Bukspan offers a hypothetical example to illustrate the potential mismatch. Under the pending rule, an oil company has the choice of recording a debt obligation (a financial liability) using either cost- or fair-value accounting, but is limited to using cost accounting to record a new oil reserve discovery (a non-financial asset). If the company is inconsistent regarding which accounting treatment it uses to book the reserves’ effect on the debt obligation, analysts would be left scratching their heads, hunting for a balance sheet match between the asset and liability, says Bukspan.
The pending rule also potentially diminishes the usefulness of financial statements, says S&P. Since the choice is theirs, companies could decide to account for Yen-denominated debt using cost accounting, and dollar-denominated debt using the fair value option. “The vast discretion — with no guidance — is a significant concern to us,” writes Bukspan and Joseph-Bell.
Moreover, argues Bukspan, the proposed rule could create an opening for “accounting arbitrage” abuse. The arbitrage would compound accounting mismatches if companies use the rule’s flexibility to paint financial statements in a more favorable light, while ignoring such guidelines as corporate risk management or internal measurement practices.
Indeed, other commentators who support fair value expressed similar concerns. Jack Ciesielski, publisher of the Analyst’s Accounting Observer newsletter, said the ability of companies to choose which approach they use “makes for a cherry-picking opportunity for financial statement preparers.” Wrote Ciesielski: “I think the Board is risking a possible fair value backlash.”
One way to counter the negative effects of mixed attributes or inconsistent accounting treatments is for the rule to mandate “robust disclosures,” adds S&P’s Bukspan. FASB’s draft does note that it “would require certain financial statement presentations and disclosures to compensate for the lack of comparability that will arise from the alternative measurement treatment permitted by [the proposal].” But that assurance wasn’t sufficient for S&P, which said the proposal “does not provide sufficient guidance for consistent disclosures.” Without clear explanations of how values are derived, S&P’s commentators worry, comparisons become pointless, and “income statements likely will lose their informational value. . . [because] periodic changes in fair values will be condensed to a single line item.”

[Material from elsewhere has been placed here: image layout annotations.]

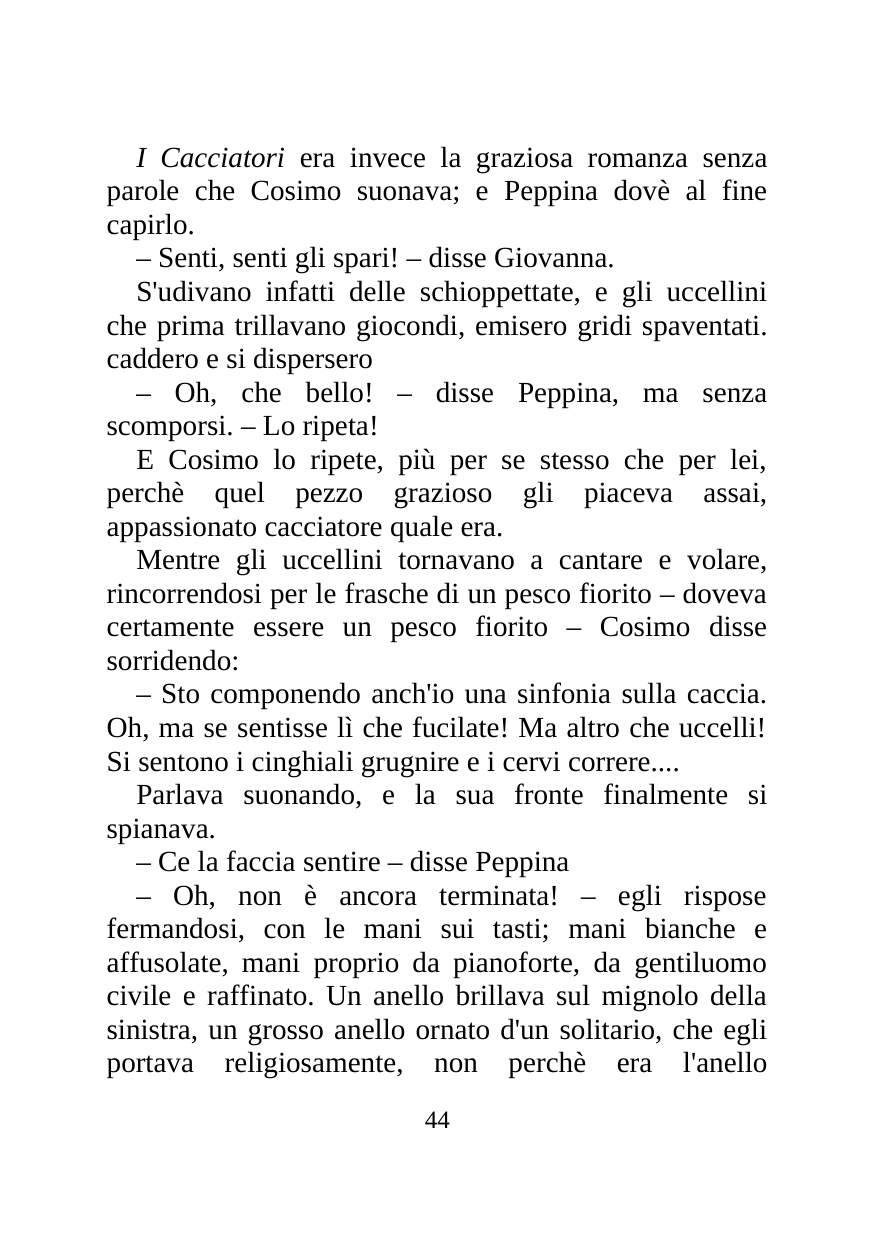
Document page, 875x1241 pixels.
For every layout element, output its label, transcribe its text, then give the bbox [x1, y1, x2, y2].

text – Oh, che bello! – disse Peppina, ma senza scomporsi. – Lo ripeta! [106, 375, 768, 442]
text – Ce la faccia sentire – disse Peppina [106, 844, 768, 878]
text Parlava suonando, e la sua fronte finalmente si spianava. [106, 777, 768, 844]
text – Oh, non è ancora terminata! – egli rispose fermandosi, con le mani sui tasti; mani bianche e affusolate, mani proprio da pianoforte, da gentiluomo civile e raffinato. Un anello brillava sul mignolo della sinistra, un grosso anello ornato d'un solitario, che egli portava religiosamente, non perchè era l'anello [106, 878, 768, 1079]
text I Cacciatori era invece la graziosa romanza senza parole che Cosimo suonava; e Peppina dovè al fine capirlo. [106, 140, 768, 241]
text – Senti, senti gli spari! – disse Giovanna. [106, 241, 768, 274]
text – Sto componendo anch'io una sinfonia sulla caccia. Oh, ma se sentisse lì che fucilate! Ma altro che uccelli! Si sentono i cinghiali grugnire e i cervi correre.... [106, 677, 768, 777]
text E Cosimo lo ripete, più per se stesso che per lei, perchè quel pezzo grazioso gli piaceva assai, appassionato cacciatore quale era. [106, 442, 768, 542]
text S'udivano infatti delle schioppettate, e gli uccellini che prima trillavano giocondi, emisero gridi spaventati. caddero e si dispersero [106, 274, 768, 375]
text Mentre gli uccellini tornavano a cantare e volare, rincorrendosi per le frasche di un pesco fiorito – doveva certamente essere un pesco fiorito – Cosimo disse sorridendo: [106, 542, 768, 677]
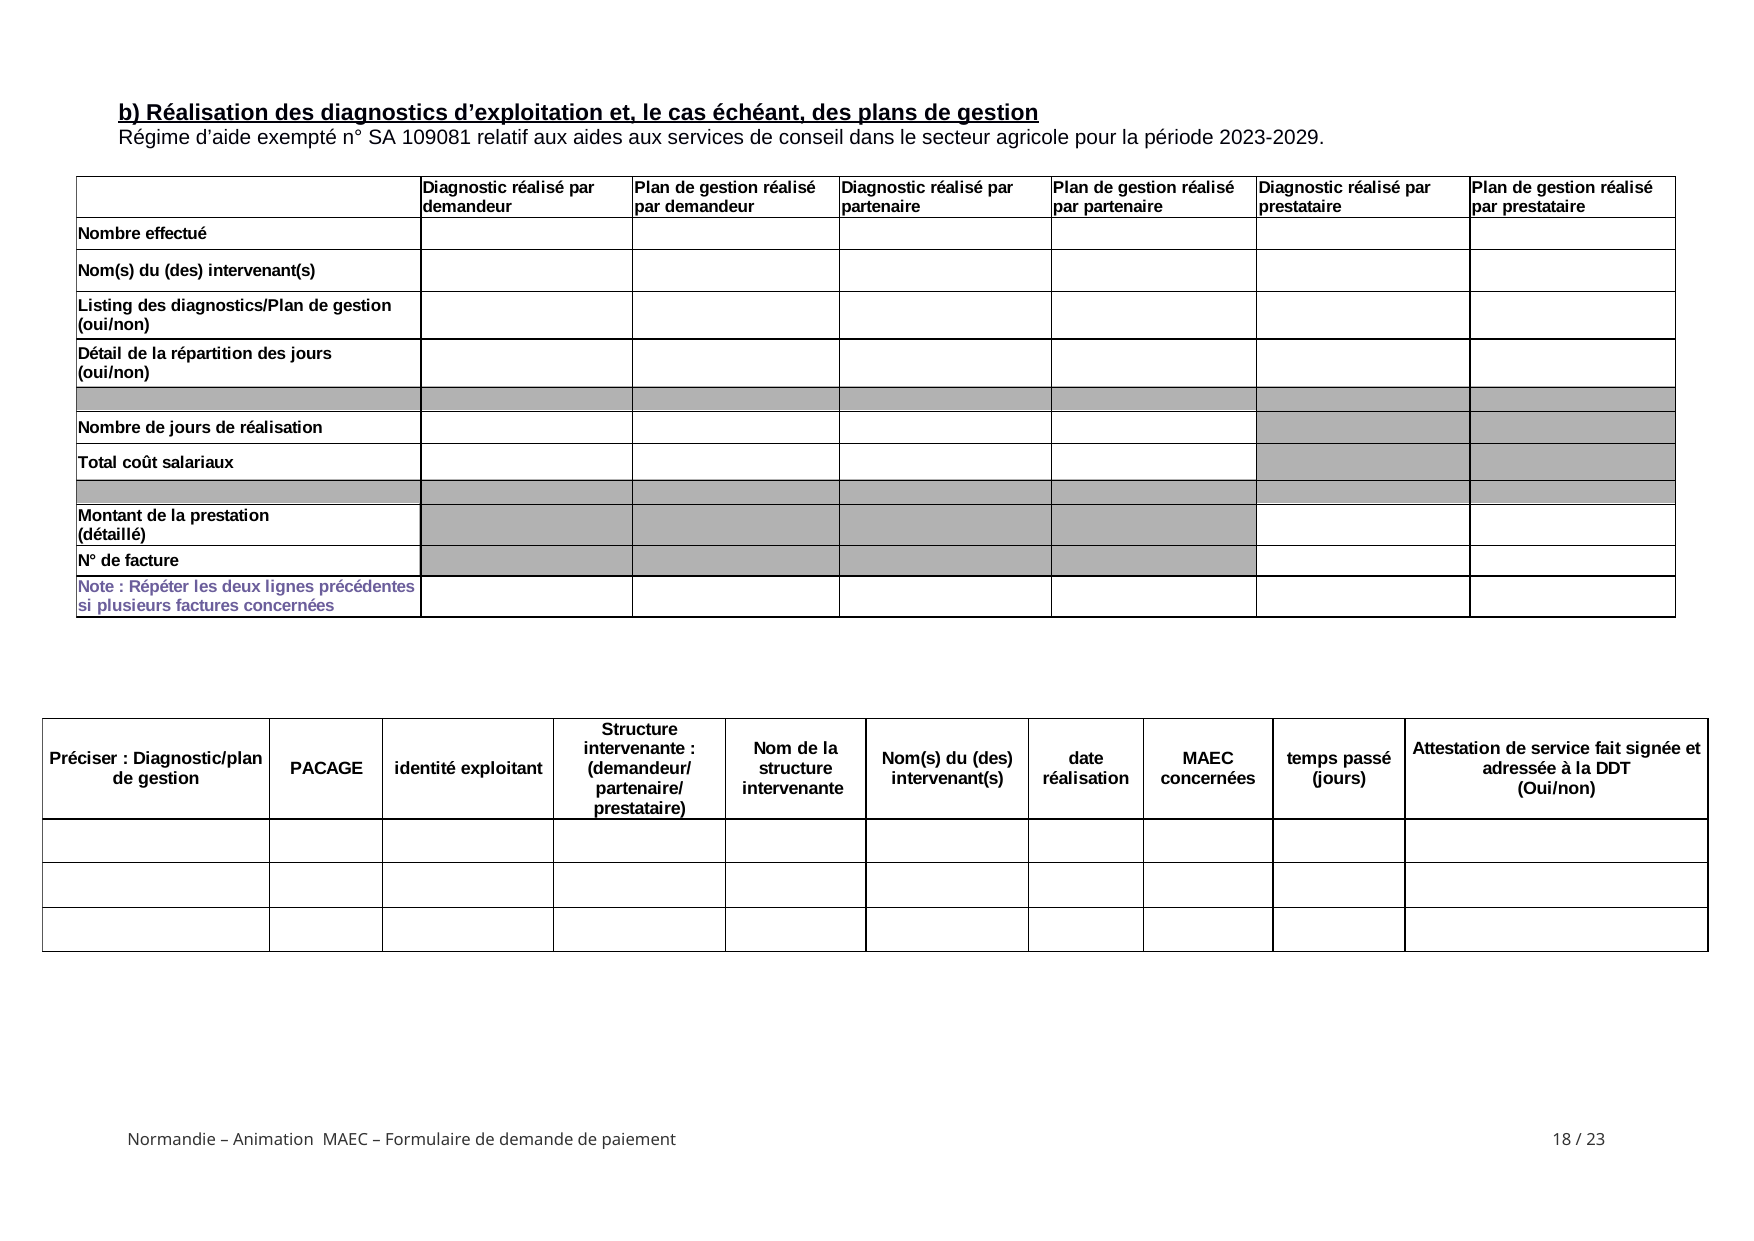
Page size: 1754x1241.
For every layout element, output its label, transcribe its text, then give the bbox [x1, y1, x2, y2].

text Régime d’aide exempté n° SA 109081 relatif aux aides aux services de conseil dans le secteur agricole pour la période 2023-2029. [118, 125, 1636, 149]
text b) Réalisation des diagnostics d’exploitation et, le cas échéant, des plans de gestion [118, 98, 1636, 125]
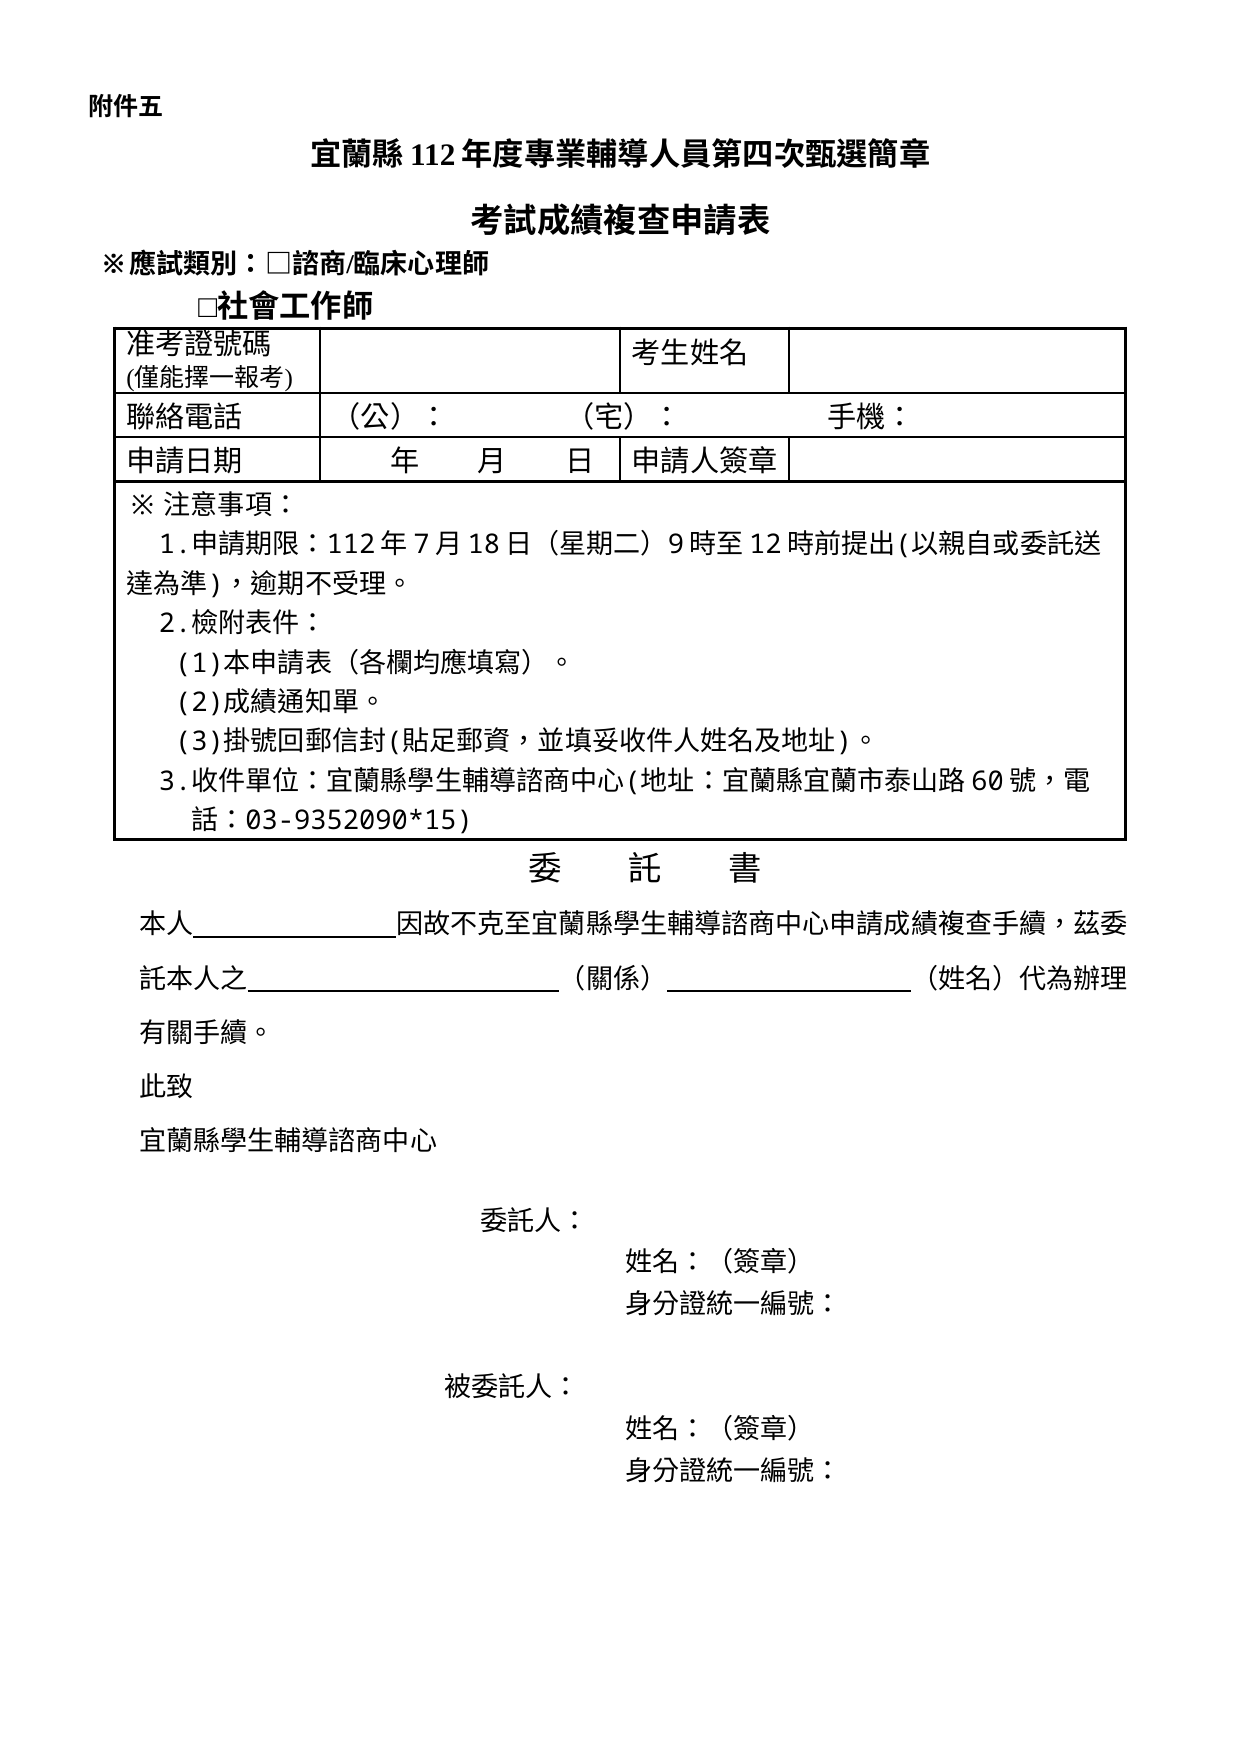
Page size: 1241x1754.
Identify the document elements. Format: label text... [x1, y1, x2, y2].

table_header [1108, 394, 1124, 436]
table_header [1108, 483, 1124, 608]
text 委託人： [89, 1197, 1152, 1238]
table_cell 聯絡電話 [116, 394, 319, 436]
table_cell [790, 438, 1108, 480]
table_cell 申請日期 [116, 438, 319, 480]
text 宜蘭縣112年度專業輔導人員第四次甄選簡章 [89, 125, 1152, 175]
text 被委託人： [89, 1363, 1152, 1405]
table_header [321, 330, 619, 392]
text 考試成績複查申請表 [89, 194, 1152, 242]
table_cell 年 月 日 [321, 438, 619, 480]
table_header [790, 330, 1124, 392]
text 附件五 [89, 75, 1152, 125]
text 此致 [139, 1053, 1152, 1107]
text 本人 因故不克至宜蘭縣學生輔導諮商中心申請成績複查手續，茲委託本人之 （關係） （姓名）代為辦理有關手續。 [139, 891, 1152, 1053]
table_header [1108, 438, 1124, 480]
table_header 考生姓名 [621, 330, 788, 392]
table_cell 申請人簽章 [621, 438, 788, 480]
text 宜蘭縣學生輔導諮商中心 [139, 1107, 1152, 1161]
text 身分證統一編號： [89, 1447, 1152, 1488]
table_header 准考證號碼 (僅能擇一報考) [116, 330, 319, 392]
text 姓名：（簽章） [89, 1405, 1152, 1447]
text □社會工作師 [89, 281, 1152, 327]
table_cell 注意事項： 1.申請期限：112年7月18日（星期二）9時至12時前提出(以親自或委託送達為準)，逾期不受理。 2.檢附表件： (1)本申請表（各欄均應填寫）。 (2)成績通知單。 (3)掛號回郵信封(貼足郵資，並填妥收件人姓名及地址)。 3.收件單位：宜蘭縣學生輔導諮商中心(地址：宜蘭縣宜蘭市泰山路60號，電 話：03-9352090*15) [116, 483, 1124, 837]
text 委 託 書 [139, 841, 1152, 891]
table_cell （公）： （宅）： 手機： [321, 394, 1108, 436]
table_header [1127, 364, 1182, 608]
text ※應試類別：□諮商/臨床心理師 [89, 242, 1152, 281]
text 身分證統一編號： [89, 1280, 1152, 1322]
text 姓名：（簽章） [89, 1238, 1152, 1280]
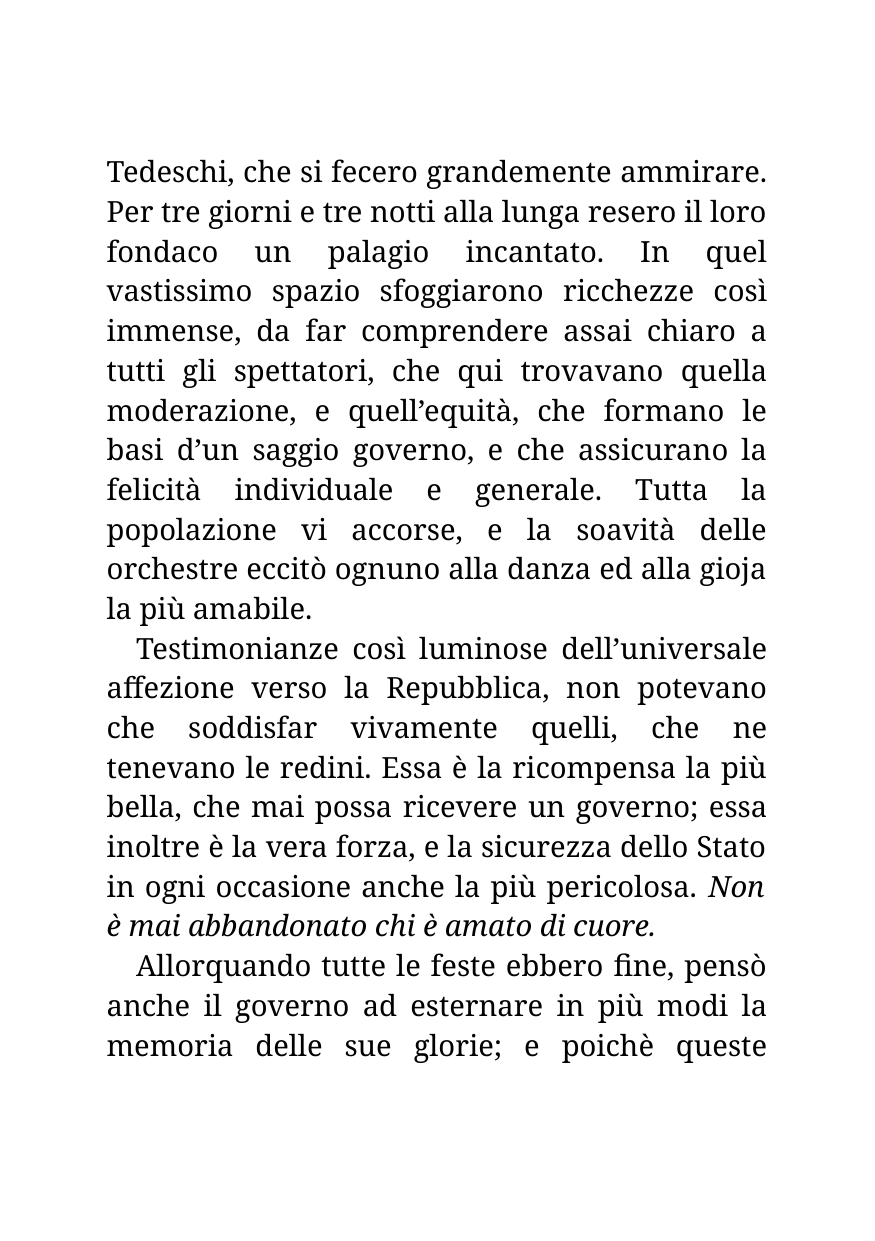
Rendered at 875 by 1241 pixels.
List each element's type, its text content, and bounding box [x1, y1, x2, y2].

S&P also urged that FASB issue its fair value measurement statement (a separate project now underway at FASB) concurrently, or earlier, than the proposed amendment to FAS 115. That, say S&P experts, would provide guidance on what measurement basis to use, especially regarding financial assets and liabilities for which a liquid market does not yet exist.
Such comments, of course, are actively solicited by FASB in advance of new accounting treatment, and it’s common for exposure drafts like this one to be criticized. However, the fact that proponents of fair value measures have taken issue with the current draft illustrate some of the difficulties FASB is likely faces as it shifts accounting from historic cost to fair value measures.